Calculating taxi movements

Question

Let's say I have N taxis, and N customers waiting to be picked up by the taxis. The initial positions of both customers and taxis are random/arbitrary.

Now I want to assign each taxi to exactly one customer.

The customers are all stationary, and the taxis all move at identical speed. For simplicity, let's assume there are no obstacles, and the taxis can move in straight lines to assigned customers.

I now want to minimize the time until the last customer enters his/her taxi.

Is there a standard algorithm to solve this? I have tens of thousands of taxis/customers. Solution doesn't have to be optimal, just ‘good’.

The problem can almost be modelled as the standard “Assignment Problem”, solvable using the Hungarian algorithm (the Kuhn–Munkres algorithm or Munkres assignment algorithm).
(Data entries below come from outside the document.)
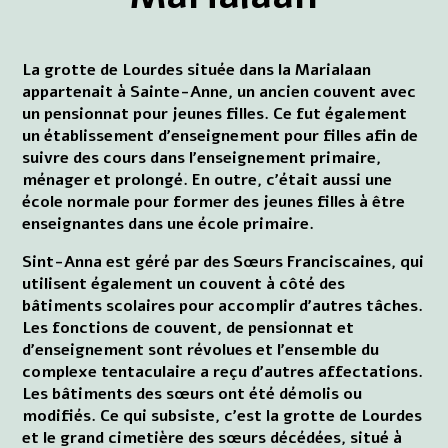
La grotte de Lourdes située dans la Marialaan
appartenait à Sainte-Anne, un ancien couvent avec
un pensionnat pour jeunes filles. Ce fut également
un établissement d'enseignement pour filles afin de
suivre des cours dans l'enseignement primaire,
ménager et prolongé. En outre, c'était aussi une
école normale pour former des jeunes filles à être
enseignantes dans une école primaire.
Sint-Anna est géré par des Sœurs Franciscaines, qui
utilisent également un couvent à côté des
bâtiments scolaires pour accomplir d'autres tâches.
Les fonctions de couvent, de pensionnat et
d'enseignement sont révolues et l'ensemble du
complexe tentaculaire a reçu d'autres affectations.
Les bâtiments des sœurs ont été démolis ou
modifiés. Ce qui subsiste, c'est la grotte de Lourdes
et le grand cimetière des sœurs décédées, situé à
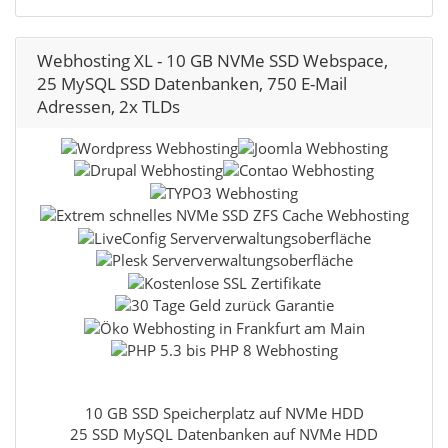
Webhosting XL - 10 GB NVMe SSD Webspace,
25 MySQL SSD Datenbanken, 750 E-Mail
Adressen, 2x TLDs
10 GB SSD Speicherplatz auf NVMe HDD
25 SSD MySQL Datenbanken auf NVMe HDD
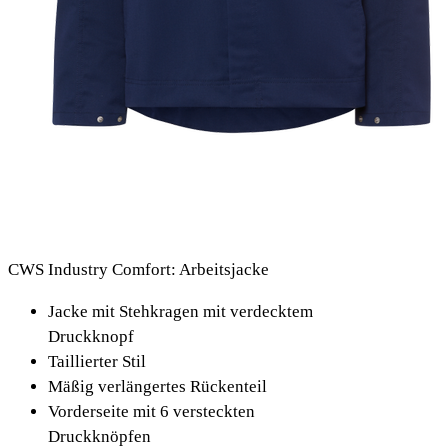
CWS Industry Comfort: Arbeitsjacke
Jacke mit Stehkragen mit verdecktem
Druckknopf
Taillierter Stil
Mäßig verlängertes Rückenteil
Vorderseite mit 6 versteckten
Druckknöpfen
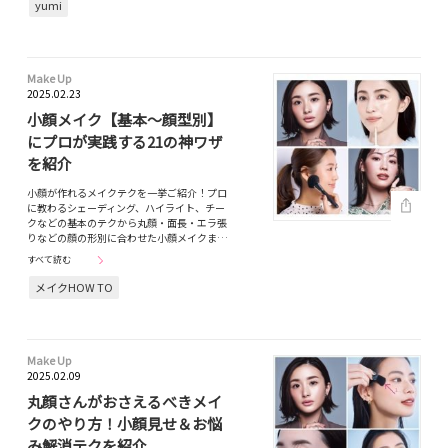
yumi
Make Up
2025.02.23
小顔メイク【基本〜顔型別】
にプロが実践する21の神ワザ
を紹介
小顔が作れるメイクテクを一挙ご紹介！プロ
に教わるシェーディング、ハイライト、チー
クなどの基本のテクから丸顔・面長・エラ張
りなどの顔の形別に合わせた小顔メイクま…
すべて読む
メイクHOW TO
Make Up
2025.02.09
丸顔さんがおさえるべきメイ
クのやり方！小顔見せ＆お悩
み解消テクを紹介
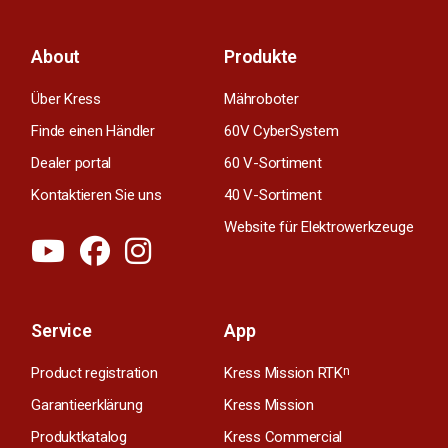
About
Produkte
Über Kress
Mähroboter
Finde einen Händler
60V CyberSystem
Dealer portal
60 V-Sortiment
Kontaktieren Sie uns
40 V-Sortiment
Website für Elektrowerkzeuge
Service
App
Product registration
Kress Mission RTK
n
Garantieerklärung
Kress Mission
Produktkatalog
Kress Commercial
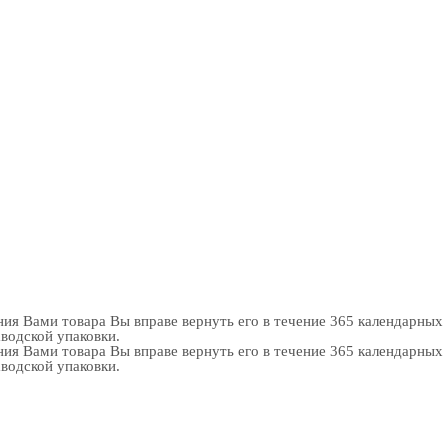
ия Вами товара Вы вправе вернуть его в течение 365 календарных
аводской упаковки.
ия Вами товара Вы вправе вернуть его в течение 365 календарных
аводской упаковки.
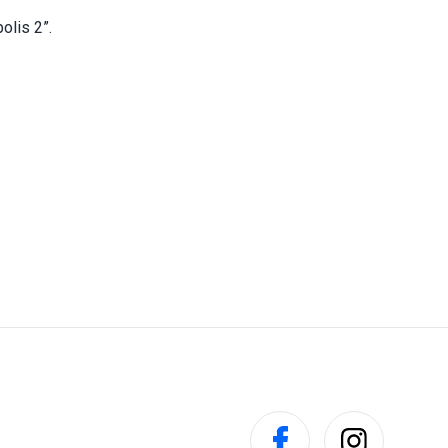
olis 2”.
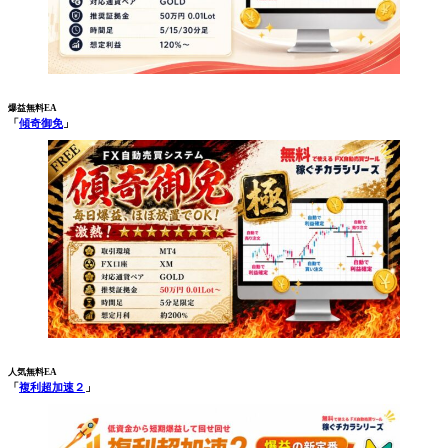
爆益無料EA
「
傾奇御免
」
人気無料EA
「
複利超加速２
」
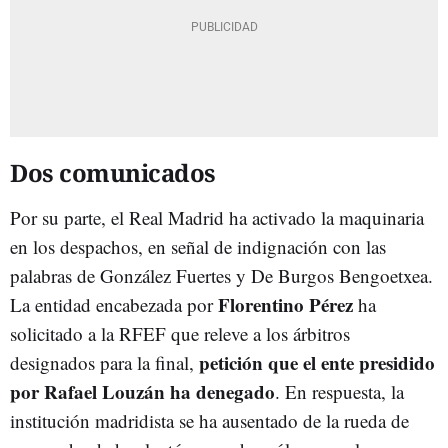
Dos comunicados
Por su parte, el Real Madrid ha activado la maquinaria
en los despachos, en señal de indignación con las
palabras de González Fuertes y De Burgos Bengoetxea.
Florentino Pérez
La entidad encabezada por
ha
solicitado a la RFEF que releve a los árbitros
petición que el ente presidido
designados para la final,
por Rafael Louzán ha denegado
. En respuesta, la
institución madridista se ha ausentado de la rueda de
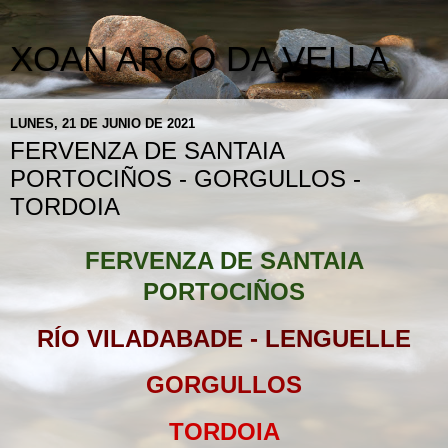
XOAN ARCO DA VELLA
LUNES, 21 DE JUNIO DE 2021
FERVENZA DE SANTAIA
PORTOCIÑOS - GORGULLOS -
TORDOIA
FERVENZA DE SANTAIA
PORTOCIÑOS
RÍO VILADABADE - LENGUELLE
GORGULLOS
TORDOIA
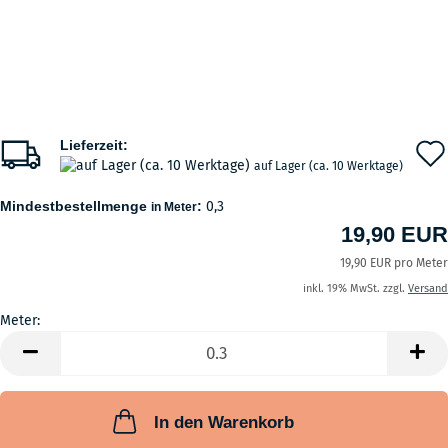
Lieferzeit:
auf Lager (ca. 10 Werktage)
Mindestbestellmenge
:
0,3
in Meter
19,90 EUR
19,90 EUR pro Meter
inkl. 19% MwSt. zzgl.
Versand
Meter:
Meter
In den Warenkorb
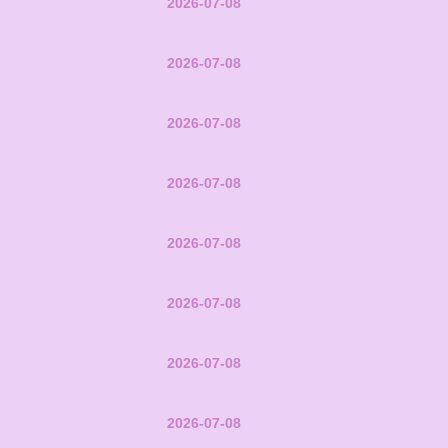
2026-07-08
2026-07-08
2026-07-08
2026-07-08
2026-07-08
2026-07-08
2026-07-08
2026-07-08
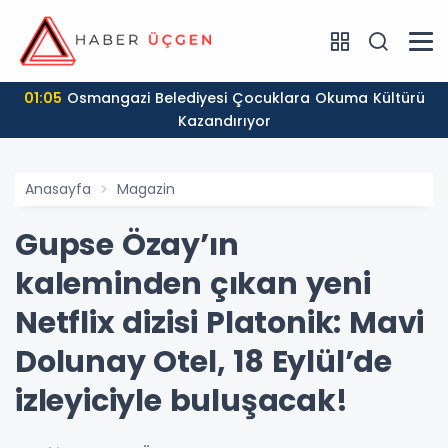
01:05
Osmangazi Belediyesi Çocuklara Okuma Kültürü
Kazandırıyor
Anasayfa
Magazin
Gupse Özay’ın
kaleminden çıkan yeni
Netflix dizisi Platonik: Mavi
Dolunay Otel, 18 Eylül’de
izleyiciyle buluşacak!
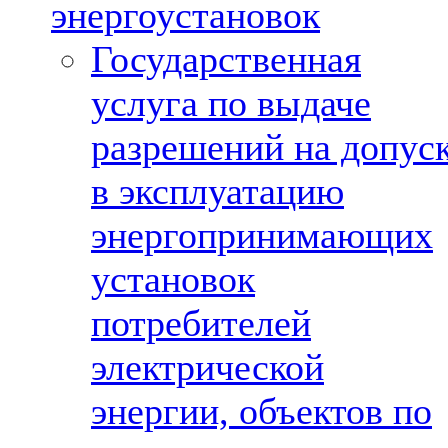
энергоустановок
Государственная
услуга по выдаче
разрешений на допус
в эксплуатацию
энергопринимающих
установок
потребителей
электрической
энергии, объектов по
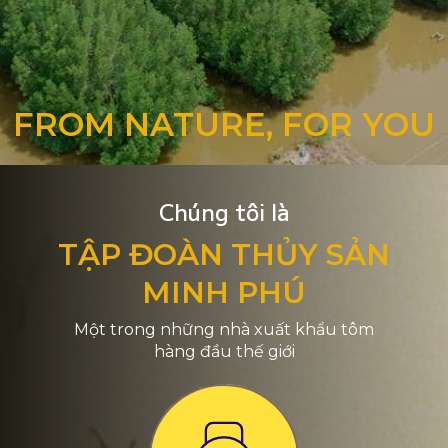
FROM NATURE, FOR YOU
Chúng tôi là
TẬP ĐOÀN THỦY SẢN
MINH PHÚ
Một trong những nhà xuất khẩu tôm
hàng đầu thế giới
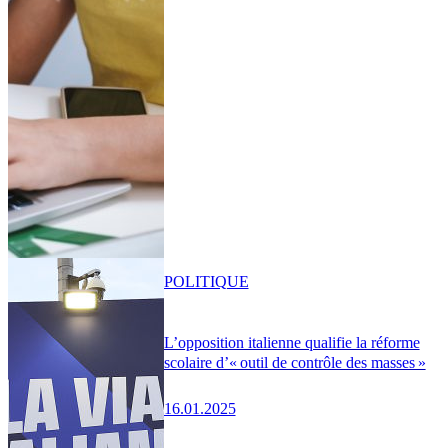
POLITIQUE
L’opposition italienne qualifie la réforme
scolaire d’« outil de contrôle des masses »
16.01.2025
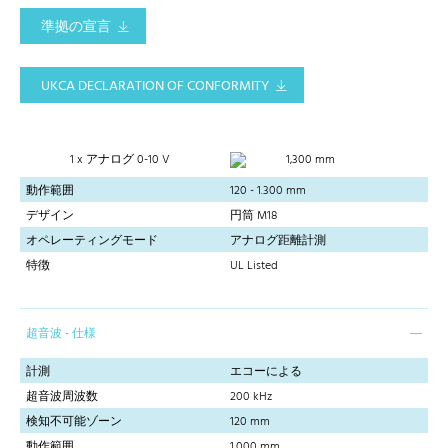
準拠の宣言
UKCA DECLARATION OF CONFORMITY
1 x アナログ 0-10 V
1,300 mm
動作範囲
120 - 1.300 mm
デザイン
円筒 M18
オペレーティングモード
アナログ距離計測
特徴
UL Listed
超音波 - 仕様
計測
エコーによる
超音波周波数
200 kHz
検知不可能ゾーン
120 mm
動作範囲
1,000 mm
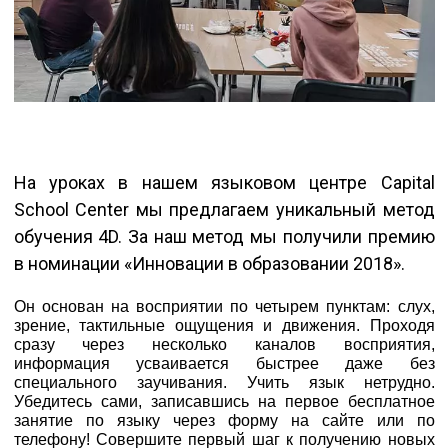
На уроках в нашем языковом центре Capital
School Center мы предлагаем уникальный метод
обучения 4D. За наш метод мы получили премию
в номинации «Инновации в образовании 2018».
Он основан на восприятии по четырем пунктам: слух,
зрение, тактильные ощущения и движения. Проходя
сразу через несколько каналов восприятия,
информация усваивается быстрее даже без
специального заучивания. Учить язык нетрудно.
Убедитесь сами, записавшись на первое бесплатное
занятие по языку через форму на сайте или по
телефону! Совершите первый шаг к получению новых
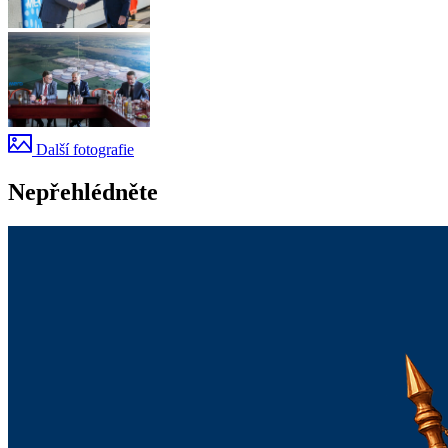
Další fotografie
Nepřehlédněte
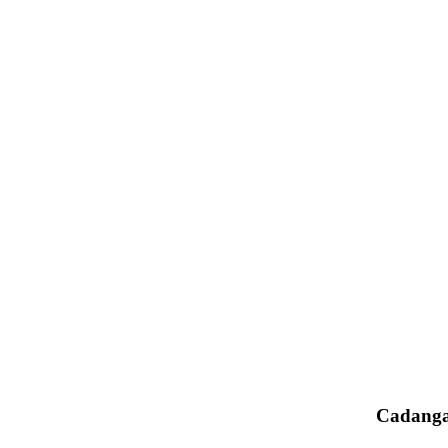
Cadanga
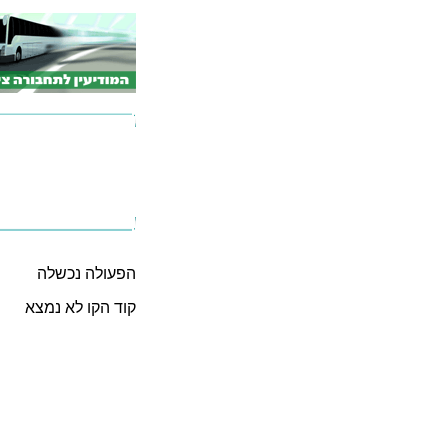
הפעולה נכשלה
קוד הקו לא נמצא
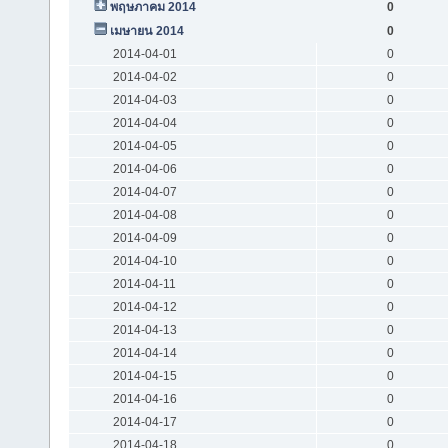
พฤษภาคม 2014
0
เมษายน 2014
0
2014-04-01
0
2014-04-02
0
2014-04-03
0
2014-04-04
0
2014-04-05
0
2014-04-06
0
2014-04-07
0
2014-04-08
0
2014-04-09
0
2014-04-10
0
2014-04-11
0
2014-04-12
0
2014-04-13
0
2014-04-14
0
2014-04-15
0
2014-04-16
0
2014-04-17
0
2014-04-18
0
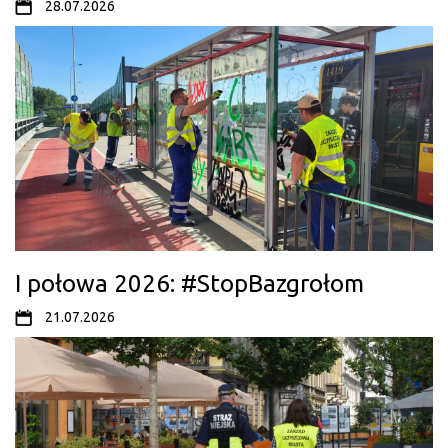
28.07.2026
I połowa 2026: #StopBazgrołom
21.07.2026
However, I want to minimize the cost of the costliest assignment, not minimize the sum of costs of the assignments.

Answer 1

Since you mentioned Hungarian Algorithm, I guess one thing you could do is using some different measure of distance rather than the euclidean distance and then run t Hungarian Algorithm on it. For example, instead of using

d = sqrt((x0 - x1) ^ 2 + (y1 - y0) ^ 2)

use

d = ((x0 - x1) ^ 2 + (y1 - y0) ^ 2) ^ 10

that could cause the algorithm to penalize big numbers heavily, which could constrain the length of the max distance.

EDIT: This paper "Geometry Helps in Bottleneck Matching and Related Problems" may contains a better algorithm. However, I am still in the process of reading it.